Question

A mercury arc lamp provides $0.1\text{Watt}$ of ultra-violet radiation at a wavelength of $\lambda =2537\stackrel{\circ }{A}$ only. The photo tube (cathode of photo electric device) consists of potassium and has an effective area of $4c{m}^2$. The cathode is located at a distance of $1\text{m}$ from the radiation source. The work function for potassium is ${\varphi }_0=2.2eV$.
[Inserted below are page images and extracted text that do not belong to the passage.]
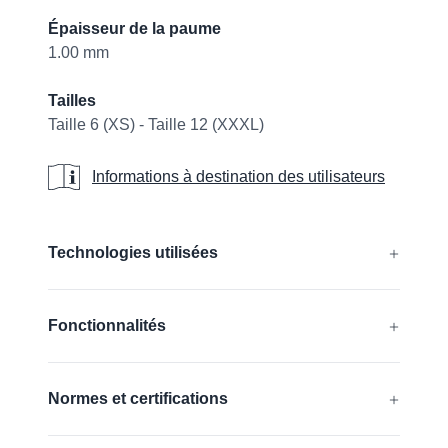
Épaisseur de la paume
1.00 mm
Tailles
Taille 6 (XS) - Taille 12 (XXXL)
Informations à destination des util
Informations à destination des utilisateurs
Additional details
Technologies utilisées
®
®
®
AIRtech
, DURAtech
, ERGOtech
,
Fonctionnalités
®
®
GRIPtech
, HandCare
En savoir plus
Sans silicone
Normes et certifications
Compatible avec les écrans tactiles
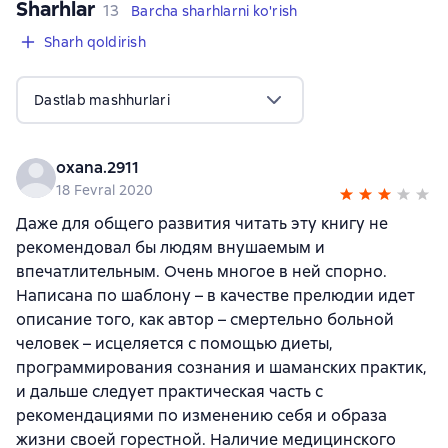
Sharhlar
,
13 sharhlar
13
Barcha sharhlarni ko'rish
Sharh qoldirish
Dastlab mashhurlari
oxana.2911
18 Fevral 2020
Даже для общего развития читать эту книгу не
рекомендовал бы людям внушаемым и
впечатлительным. Очень многое в ней спорно.
Написана по шаблону – в качестве прелюдии идет
описание того, как автор – смертельно больной
человек – исцеляется с помощью диеты,
программирования сознания и шаманских практик,
и дальше следует практическая часть с
рекомендациями по изменению себя и образа
жизни своей горестной. Наличие медицинского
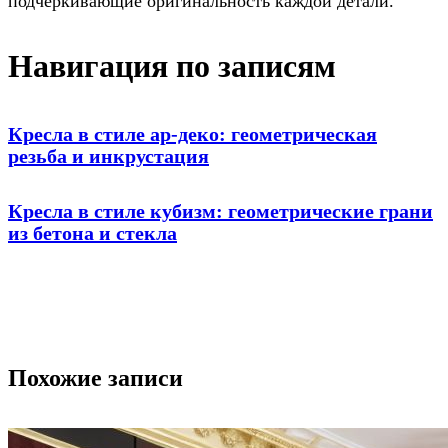
подчеркивающие оригинальность каждой детали.
Навигация по записям
Кресла в стиле ар-деко: геометрическая
резьба и инкрустация
Кресла в стиле кубизм: геометрические грани
из бетона и стекла
Похожие записи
According to classical theory, the radiation from arc lamp spreads out uniformly in space as spherical wave. What time of exposure to the radiation should be required for a potassium atom $\left(\text{radius}2\stackrel{\circ }{A}\right)$ in the cathode to accumulate sufficient energy to eject a photoelectron?

• A. $352\text{s}$
• B. $176\text{s}$
• C. $704\text{s}$
• D. No time lag

Answer 1

The correct option is A $352\text{s}$

Given that
$P=0.1\text{W}$
Consider an imaginary sphere at of radius $1m$ over the source because it is producing spherical wave and let the potassium atom be touching the sphere.
So Power effective at $1m$ transfered to potassium atom will be
$P_{eff}=\frac{P}{4\pi r_s^2}\times \pi r_A^2\text{where}\pi r_A^2\text{is the area of potassium atom}$
Given that work function $\varphi =2.2\text{eV}=2.2\times 1.6\times {10}^{-19}\text{J}$
So
$\Delta t=\frac{\varphi }{P_{eff}}=\frac{2.2\times 1.6\times {10}^{-19}}{\frac{P}{4\pi r_s^2}\times \pi r_A^2}$
Putting values and solving we get
$\Delta t=352s$